É um tênue indício. Nada impede que o ETA tenha atualizado seus detonadores, tal como o fez, segundo Acebes, com o tipo de dinamite (comprado na Espanha).
De todo modo, o ETA ou, ao menos, alguém que se identificou como dirigente do grupo, telefonou para o jornal basco "Gara" e para a TV basca ETB para negar a autoria do atentado.
"O ETA não tem nenhuma responsabilidade", disse o informante ao "Gara", jornal geralmente usado pelo grupo para assumir atentados. À ETB, disse que sua voz poderia ser confrontada com a de um dos dirigentes do ETA que, em fevereiro, anunciou uma trégua na Catalunha.

Ocultação?
A dúvida sobre a autoria provocou divergências entre governo e oposição, a dois dias da eleição geral de domingo, cuja campanha foi suspensa após os atentados.
O secretário de Organização do opositor PSOE (Partido Socialista Operário Espanhol), José Blanco, disse suspeitar que o governo estivesse ocultando a verdade até as eleições de domingo.
Blanco acha que "há suspeitas fundamentadas de implicação do terrorismo internacional".
Na mesma linha foi o secretário-geral da Esquerda Republicana da Catalunha, que faz parte do governo catalão em coligação com os socialistas. "Exigimos que Aznar esclareça aos cidadãos antes das eleições se o massacre é obra da Al Qaeda", disse Josep Lluis Carod Rovira.
Por fim, Juan José Ibarretxe, o "lehendakari", presidente do País Basco, afirmou que que "vítimas e familiares têm o direito de conhecer quem é o autor da barbárie".
Como é óbvio, o premiê José María Aznar (centro-direita), negou qualquer ocultação de fatos e ironizou: "Não façam "quinielas" [uma das loterias espanholas]".
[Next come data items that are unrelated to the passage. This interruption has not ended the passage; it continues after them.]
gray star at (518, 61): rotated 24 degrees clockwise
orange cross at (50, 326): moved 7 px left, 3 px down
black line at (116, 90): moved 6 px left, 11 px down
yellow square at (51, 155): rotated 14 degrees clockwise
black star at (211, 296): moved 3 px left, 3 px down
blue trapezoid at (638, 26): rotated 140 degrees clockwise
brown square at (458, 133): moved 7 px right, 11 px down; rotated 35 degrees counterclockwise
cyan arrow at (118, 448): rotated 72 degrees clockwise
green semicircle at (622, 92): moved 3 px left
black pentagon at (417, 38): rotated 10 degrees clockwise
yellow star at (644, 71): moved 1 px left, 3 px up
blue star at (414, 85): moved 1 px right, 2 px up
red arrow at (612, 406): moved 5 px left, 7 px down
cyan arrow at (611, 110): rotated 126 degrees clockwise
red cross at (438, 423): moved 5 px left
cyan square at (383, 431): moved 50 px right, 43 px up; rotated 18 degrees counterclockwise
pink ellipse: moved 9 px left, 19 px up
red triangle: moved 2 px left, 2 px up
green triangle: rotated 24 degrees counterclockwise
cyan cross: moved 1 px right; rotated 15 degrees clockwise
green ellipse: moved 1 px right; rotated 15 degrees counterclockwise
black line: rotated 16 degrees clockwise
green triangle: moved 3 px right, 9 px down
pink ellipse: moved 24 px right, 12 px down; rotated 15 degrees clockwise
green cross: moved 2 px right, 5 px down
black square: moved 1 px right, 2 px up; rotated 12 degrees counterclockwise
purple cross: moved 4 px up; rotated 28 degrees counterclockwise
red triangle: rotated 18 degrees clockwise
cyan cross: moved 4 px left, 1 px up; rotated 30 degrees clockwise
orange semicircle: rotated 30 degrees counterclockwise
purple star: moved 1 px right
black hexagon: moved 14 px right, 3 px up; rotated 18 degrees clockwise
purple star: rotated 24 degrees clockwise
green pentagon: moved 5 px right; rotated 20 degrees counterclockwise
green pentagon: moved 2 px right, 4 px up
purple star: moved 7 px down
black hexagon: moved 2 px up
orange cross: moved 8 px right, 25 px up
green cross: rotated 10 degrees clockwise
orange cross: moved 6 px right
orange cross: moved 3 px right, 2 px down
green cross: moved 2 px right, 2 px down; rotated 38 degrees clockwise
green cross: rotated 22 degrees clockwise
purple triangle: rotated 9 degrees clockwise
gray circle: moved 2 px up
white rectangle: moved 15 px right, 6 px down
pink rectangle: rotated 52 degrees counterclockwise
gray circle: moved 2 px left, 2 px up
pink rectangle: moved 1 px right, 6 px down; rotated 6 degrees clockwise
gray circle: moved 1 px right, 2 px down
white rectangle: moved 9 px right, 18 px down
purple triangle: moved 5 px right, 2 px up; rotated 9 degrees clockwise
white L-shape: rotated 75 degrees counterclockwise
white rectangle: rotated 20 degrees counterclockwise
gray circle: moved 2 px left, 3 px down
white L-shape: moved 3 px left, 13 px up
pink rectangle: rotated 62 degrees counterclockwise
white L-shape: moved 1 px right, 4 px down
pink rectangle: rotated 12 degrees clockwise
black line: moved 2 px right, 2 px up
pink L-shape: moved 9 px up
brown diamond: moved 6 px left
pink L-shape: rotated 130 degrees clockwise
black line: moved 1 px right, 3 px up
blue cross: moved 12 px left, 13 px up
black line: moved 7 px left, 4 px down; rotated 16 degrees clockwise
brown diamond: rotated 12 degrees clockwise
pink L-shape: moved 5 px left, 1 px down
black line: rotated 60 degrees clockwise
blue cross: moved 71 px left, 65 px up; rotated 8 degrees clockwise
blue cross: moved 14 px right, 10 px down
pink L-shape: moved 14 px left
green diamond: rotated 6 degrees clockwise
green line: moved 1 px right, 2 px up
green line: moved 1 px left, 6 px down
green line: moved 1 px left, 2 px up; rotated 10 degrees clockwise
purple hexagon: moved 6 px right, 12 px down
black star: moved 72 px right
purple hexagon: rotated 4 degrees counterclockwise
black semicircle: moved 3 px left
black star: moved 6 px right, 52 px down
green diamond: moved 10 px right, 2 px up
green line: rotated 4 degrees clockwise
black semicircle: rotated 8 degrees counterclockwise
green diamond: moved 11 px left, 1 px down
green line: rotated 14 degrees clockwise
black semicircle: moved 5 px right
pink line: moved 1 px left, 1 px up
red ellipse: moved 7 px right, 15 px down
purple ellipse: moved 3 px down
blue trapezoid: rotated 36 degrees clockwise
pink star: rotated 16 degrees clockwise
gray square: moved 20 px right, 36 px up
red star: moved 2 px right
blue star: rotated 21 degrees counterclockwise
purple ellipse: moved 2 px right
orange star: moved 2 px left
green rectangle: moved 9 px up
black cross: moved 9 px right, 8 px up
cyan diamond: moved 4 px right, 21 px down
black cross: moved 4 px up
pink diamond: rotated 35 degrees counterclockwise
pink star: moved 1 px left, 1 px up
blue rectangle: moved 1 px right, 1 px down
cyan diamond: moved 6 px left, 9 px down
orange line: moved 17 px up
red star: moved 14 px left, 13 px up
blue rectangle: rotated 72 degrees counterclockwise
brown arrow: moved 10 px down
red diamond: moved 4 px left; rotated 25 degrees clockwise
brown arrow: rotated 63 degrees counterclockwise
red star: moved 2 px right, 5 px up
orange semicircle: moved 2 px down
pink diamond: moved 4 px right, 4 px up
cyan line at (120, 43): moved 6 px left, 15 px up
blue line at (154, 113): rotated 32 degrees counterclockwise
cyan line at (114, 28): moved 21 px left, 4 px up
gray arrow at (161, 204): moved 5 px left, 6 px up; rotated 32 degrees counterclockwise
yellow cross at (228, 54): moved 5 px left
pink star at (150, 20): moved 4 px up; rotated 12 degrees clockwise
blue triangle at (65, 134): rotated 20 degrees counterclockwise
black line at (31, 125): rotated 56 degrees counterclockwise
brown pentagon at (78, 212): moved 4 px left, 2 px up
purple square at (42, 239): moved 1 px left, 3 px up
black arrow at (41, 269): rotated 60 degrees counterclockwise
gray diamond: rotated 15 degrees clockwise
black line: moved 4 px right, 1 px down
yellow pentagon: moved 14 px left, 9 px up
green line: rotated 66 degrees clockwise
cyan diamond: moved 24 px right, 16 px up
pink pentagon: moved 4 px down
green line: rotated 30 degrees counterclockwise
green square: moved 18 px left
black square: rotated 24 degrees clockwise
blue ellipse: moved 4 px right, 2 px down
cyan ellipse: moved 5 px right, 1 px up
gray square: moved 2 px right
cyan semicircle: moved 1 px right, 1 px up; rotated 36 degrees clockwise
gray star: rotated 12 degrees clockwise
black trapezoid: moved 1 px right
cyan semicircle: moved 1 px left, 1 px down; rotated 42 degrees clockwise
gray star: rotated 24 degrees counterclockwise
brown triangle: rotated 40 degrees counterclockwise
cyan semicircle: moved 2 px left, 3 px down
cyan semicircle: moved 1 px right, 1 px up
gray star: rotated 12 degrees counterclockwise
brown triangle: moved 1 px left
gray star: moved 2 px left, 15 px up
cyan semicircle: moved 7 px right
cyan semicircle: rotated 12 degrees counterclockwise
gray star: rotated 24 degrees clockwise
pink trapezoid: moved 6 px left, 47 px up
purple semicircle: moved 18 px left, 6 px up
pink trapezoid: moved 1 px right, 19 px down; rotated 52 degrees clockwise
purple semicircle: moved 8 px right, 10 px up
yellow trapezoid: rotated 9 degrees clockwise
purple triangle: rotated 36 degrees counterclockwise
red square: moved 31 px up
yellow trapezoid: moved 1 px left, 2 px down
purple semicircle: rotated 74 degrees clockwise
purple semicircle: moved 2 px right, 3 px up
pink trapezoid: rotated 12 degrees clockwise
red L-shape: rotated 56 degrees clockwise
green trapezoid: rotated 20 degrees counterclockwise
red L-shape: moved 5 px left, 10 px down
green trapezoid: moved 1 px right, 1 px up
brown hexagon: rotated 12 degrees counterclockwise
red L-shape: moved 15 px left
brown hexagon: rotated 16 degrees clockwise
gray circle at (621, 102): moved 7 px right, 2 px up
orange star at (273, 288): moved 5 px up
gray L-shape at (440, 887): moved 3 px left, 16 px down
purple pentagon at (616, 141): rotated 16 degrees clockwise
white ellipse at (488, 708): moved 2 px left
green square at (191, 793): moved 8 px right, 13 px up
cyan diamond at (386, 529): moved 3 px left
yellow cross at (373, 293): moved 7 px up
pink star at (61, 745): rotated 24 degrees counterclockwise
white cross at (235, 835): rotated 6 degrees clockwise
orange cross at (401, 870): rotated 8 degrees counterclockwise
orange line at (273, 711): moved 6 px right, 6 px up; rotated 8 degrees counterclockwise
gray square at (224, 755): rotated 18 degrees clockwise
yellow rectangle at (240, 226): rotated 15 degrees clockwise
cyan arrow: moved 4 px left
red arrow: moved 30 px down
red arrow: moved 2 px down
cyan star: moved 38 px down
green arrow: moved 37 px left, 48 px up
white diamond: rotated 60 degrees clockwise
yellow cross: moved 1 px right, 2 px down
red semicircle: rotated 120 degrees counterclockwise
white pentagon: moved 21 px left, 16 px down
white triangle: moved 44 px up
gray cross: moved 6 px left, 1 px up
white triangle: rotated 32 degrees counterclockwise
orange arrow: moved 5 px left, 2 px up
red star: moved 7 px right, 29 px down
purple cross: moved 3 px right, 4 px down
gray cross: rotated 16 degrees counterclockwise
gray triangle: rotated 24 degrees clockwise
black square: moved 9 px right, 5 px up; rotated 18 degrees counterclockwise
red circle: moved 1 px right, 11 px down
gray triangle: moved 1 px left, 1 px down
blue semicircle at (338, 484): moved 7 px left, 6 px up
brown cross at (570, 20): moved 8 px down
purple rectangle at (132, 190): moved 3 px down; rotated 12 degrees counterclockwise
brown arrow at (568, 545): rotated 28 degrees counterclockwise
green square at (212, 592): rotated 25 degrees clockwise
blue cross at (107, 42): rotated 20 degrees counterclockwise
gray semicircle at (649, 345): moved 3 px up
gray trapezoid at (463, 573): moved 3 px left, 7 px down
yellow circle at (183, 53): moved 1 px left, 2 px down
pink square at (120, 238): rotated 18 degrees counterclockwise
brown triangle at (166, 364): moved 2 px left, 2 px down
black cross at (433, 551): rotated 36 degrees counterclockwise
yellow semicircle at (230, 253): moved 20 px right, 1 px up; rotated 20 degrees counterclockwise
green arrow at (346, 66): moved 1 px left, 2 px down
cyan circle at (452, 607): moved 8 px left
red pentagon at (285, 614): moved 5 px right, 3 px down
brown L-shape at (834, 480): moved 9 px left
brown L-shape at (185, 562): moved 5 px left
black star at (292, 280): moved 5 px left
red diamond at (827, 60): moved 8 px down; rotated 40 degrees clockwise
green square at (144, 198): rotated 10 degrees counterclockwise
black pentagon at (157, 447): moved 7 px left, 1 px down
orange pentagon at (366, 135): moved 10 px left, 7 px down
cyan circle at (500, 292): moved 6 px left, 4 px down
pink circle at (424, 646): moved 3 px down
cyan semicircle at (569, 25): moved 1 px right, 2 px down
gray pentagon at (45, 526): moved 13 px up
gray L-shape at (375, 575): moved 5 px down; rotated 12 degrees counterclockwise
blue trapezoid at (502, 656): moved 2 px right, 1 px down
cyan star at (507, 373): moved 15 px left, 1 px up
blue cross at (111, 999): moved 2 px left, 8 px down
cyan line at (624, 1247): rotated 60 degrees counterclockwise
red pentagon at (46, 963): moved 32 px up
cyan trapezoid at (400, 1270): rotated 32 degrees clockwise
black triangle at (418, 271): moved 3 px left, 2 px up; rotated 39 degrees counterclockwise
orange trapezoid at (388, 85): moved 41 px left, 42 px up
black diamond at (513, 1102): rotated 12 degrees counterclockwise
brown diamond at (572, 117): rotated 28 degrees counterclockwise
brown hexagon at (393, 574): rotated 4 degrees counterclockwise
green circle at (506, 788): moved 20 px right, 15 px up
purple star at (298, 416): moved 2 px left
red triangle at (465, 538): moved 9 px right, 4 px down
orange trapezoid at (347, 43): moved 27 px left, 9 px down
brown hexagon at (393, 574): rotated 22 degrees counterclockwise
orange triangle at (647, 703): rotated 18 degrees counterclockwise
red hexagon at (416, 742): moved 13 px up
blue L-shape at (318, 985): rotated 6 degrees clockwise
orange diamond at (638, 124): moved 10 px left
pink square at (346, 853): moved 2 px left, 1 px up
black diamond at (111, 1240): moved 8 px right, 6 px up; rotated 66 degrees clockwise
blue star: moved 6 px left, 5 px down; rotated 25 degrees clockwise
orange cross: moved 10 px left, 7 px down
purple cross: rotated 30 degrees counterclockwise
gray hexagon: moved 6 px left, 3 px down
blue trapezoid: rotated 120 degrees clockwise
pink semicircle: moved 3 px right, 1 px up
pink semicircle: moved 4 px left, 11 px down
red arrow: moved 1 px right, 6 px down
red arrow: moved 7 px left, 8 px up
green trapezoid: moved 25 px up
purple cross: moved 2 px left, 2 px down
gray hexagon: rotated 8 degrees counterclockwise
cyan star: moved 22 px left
"O governo deu toda a informação de que dispunha", afirmou. Lembrou ainda que telefonou duas vezes a Mariano Rajoy, candidato de seu próprio partido no domingo, e para o líder socialista e adversário de Rajoy, José Luis Rodríguez Zapatero, além dos diretores dos principais jornais, para informar sobre a situação.
Aznar defendeu seu ministro do Interior por ter, a princípio, culpado unicamente o ETA para só bem mais tarde introduzir a chamada "pista islâmica". O governo, disse seu chefe, responsabilizou diretamente o ETA pelos "muitos indícios que, como hipótese lógica, apontam para ela".
Para as vítimas, não faz diferença se quem os atingiu foi o ETA ou a Al Qaeda. Mas, política e talvez eleitoralmente, é relevante.
Se foi o ETA, o PSOE paga o preço de ser acusado reiteradamente pelo governo de ser brando com os terroristas bascos. Já, se for Al Qaeda, o preço será pago pelo PP (Partido Popular, de Aznar e Rajoy), porque foi à guerra no Iraque contra a opinião da grande maioria dos espanhóis.
Até ontem, segundo a Secretaria de Justiça, foram identificados os corpos de 153 vítimas.